Sunday, September 15, 2013

India: Update--Headlines That India is a Magnet for Sexual Predators Will Not Change Quickly

According to The Economic Times (ET), in January of this year, Bosengkham Vongdara, the culture and tourism minister of Laos, told his Indian counterpart, K Chiranjeevi, that Buddhist tourists of his country were keen to visit Bodh Gaya, a pilgrimage site in the Gaya district of Bihar, but that the Mahabodhi temple and its surroundings needed a major clean-up.  

Unfortunately, for India, Bosengkham Vongdara's message to his Indian counterpart was concerned not only with the commonly accepted practice of unrestricted defecation in public, but more importantly the bigger concern that foreigners have about India is the unchecked frequency of attacks on foreigners by sexual predators. 

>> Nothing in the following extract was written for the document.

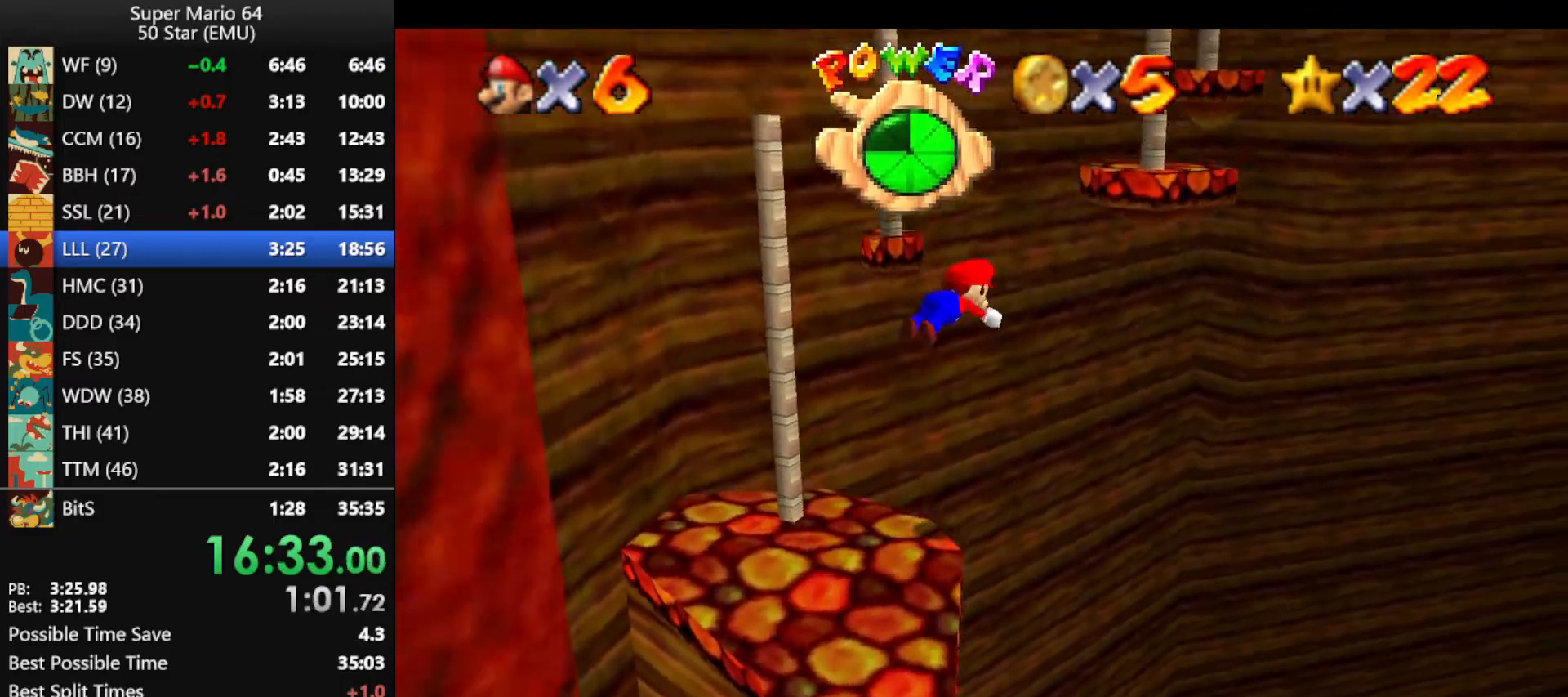
{"buttons": ["R1", "C_DOWN", "C_LEFT"], "left_stick": "up", "events": [[33, "A", "up"], [33, "B", "up"], [400, "C_LEFT", "down"], [400, "R1", "down"], [433, "C_DOWN", "down"], [433, "left_stick", "up"]]}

COMMENT: Friday's (September 13) judicial death penalty decision for four defendants who gang-raped and murdered a 23-year-old medical student in New Delhi on a moving bus remains a flash-point in contemporary Indian history, as only terrorists have been executed since 2004, with the likely result that the offenders will be a ward of the state for 50-60 years.
 

The December 2012 incident which resulted in the gang-rape and murder of the medical student in New Delhi was tragically followed by a string of sexual assaults on tourists involving a 30-year-old American hitchhiker in Manali; a Swiss cyclist and a Korean woman, both in Madhya Pradesh; and a 21-year-old Irish charity worker who was allegedly drugged and raped in the home of an Indian man in Kolkata

To be sure, the tardy growth of foreign tourist arrivals, which made India richer by $17.7 billion in 2012, has become a concern for the government. 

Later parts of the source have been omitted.